The art market reacts to Covid-19
Although confinement measures are clearly a curse for an entire ecosystem dependent on the circulation of art fans and collectors, art market professionals intend to keep themselves active by adapting to the new situation, or even by reinventing themselves. In most cases this will involve some degree of federation as well as a significant expansion of their online strategies.
Safe activity picks up in Hong Kong and Shanghai
While European countries are imposing partial or complete lockdown with all cultural events, exhibitions, fairs, auctions etc. either cancelled or postponed, Phillips announced on 18 March that its Hong Kong spring sales will be held as planned from 29 May to 2 June at the JW Marriott Hotel.
Likewise, in Shanghai, the MadeIn Gallery has announced it is reopening as the Chinese authorities have managed to stabilize the Covid-19 epidemic in the city. The safety measures applied to visitors remain strict: face mask during the visit… checking of QR code proving residence in Shanghai… and body temperature controls at the gallery’s entrance.
Asia, digital rescue and solidarity…
Art Basel Hong Kong was the first major art event to announce its cancellation due to COVID-19 (in January 2020). The fair’s organizers reacted quickly by setting up a digital fair, so that exhibitors could present, free of charge, the works they intended to show at Art Basel. The fair will therefore host virtual stands for 231 galleries on the dates initially planned. Some galleries are already communicating on this new tool.

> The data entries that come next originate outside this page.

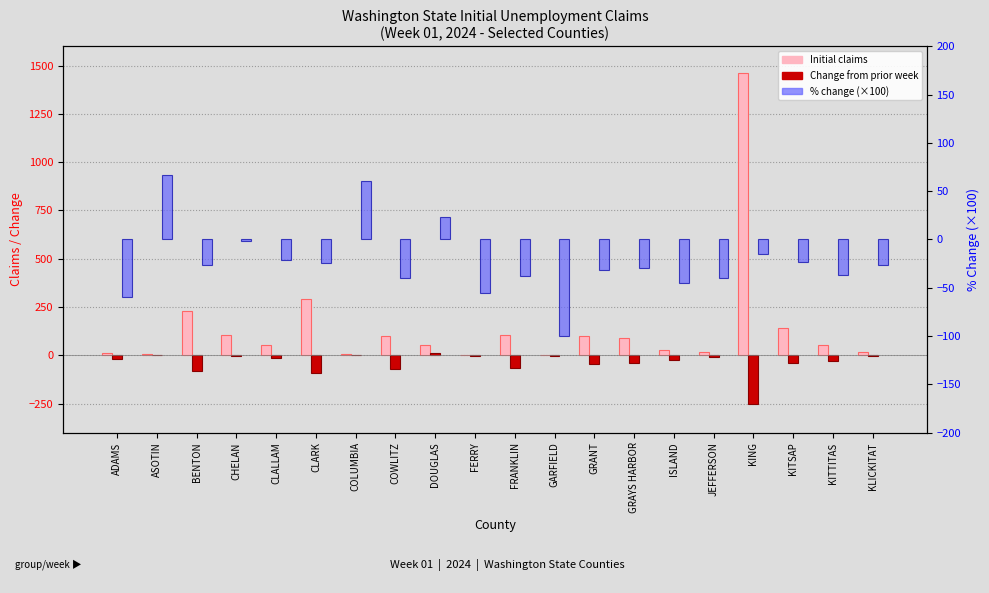

What is the label of the 11th bar from the right?

FERRY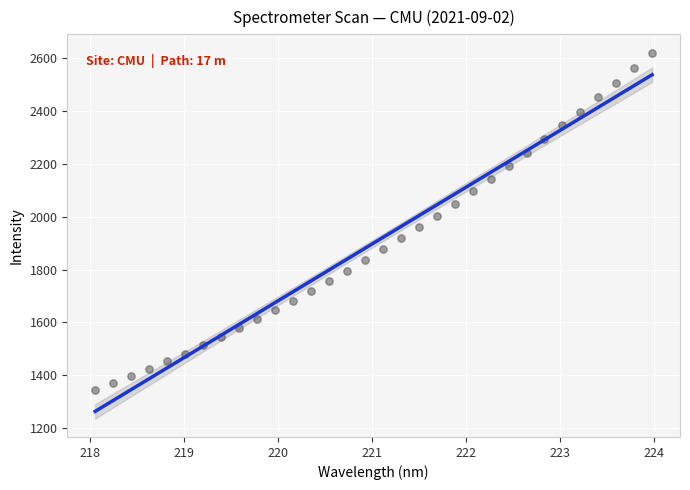

What is the range of Y values (max minus min)?

1276.1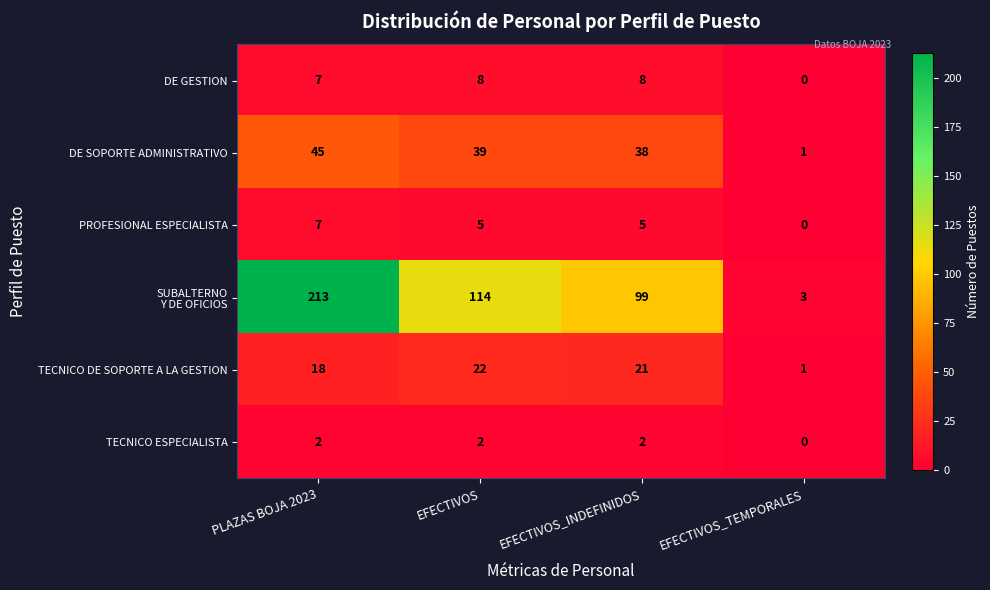

What value does the DE SOPORTE ADMINISTRATIVO series have at EFECTIVOS_INDEFINIDOS, to the nearest 10?

40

Times are tough for the Hong Kong market. After months of protests, the coronavirus epidemic has struck yet another blow. Postponements of auctions in Hong Kong and mainland China began back in January (Christie’s, Bonhams, China Guardian, Poly Auction, etc.). In mid–March, Francis Belin, President of Christie’s Asia Pacific, said that his business was going through a difficult period. He added that about 40% of new buyers are recruited through online channels, and that most of this growth was of Asian origin.
In general, the major auction houses have plenty of experience with online sales and are perfectly equipped to switch their prestige sales into the digital sphere. In 2019, online sales had already increased significantly with Sotheby’s notably posting a 25% increase.
Hong Kong art dealers have been experimenting with digital marketing since the coronavirus crisis began, and their new strategies are starting to bear fruit. But beyond the purely commercial aspect, several players in Hong Kong’s cultural ecosystem have joined forces in March to launch the non-profit organization Art Power HK, an online platform publicizing events and exhibitions with the objective of boosting their resilience and disseminating the cultural news of one of the world’s most dynamic artistic capitals.
The idea has spread to France where the Parisian gallery owner Georges-Philippe Vallois has called for a pooling of galleries to create “a common sales platform”.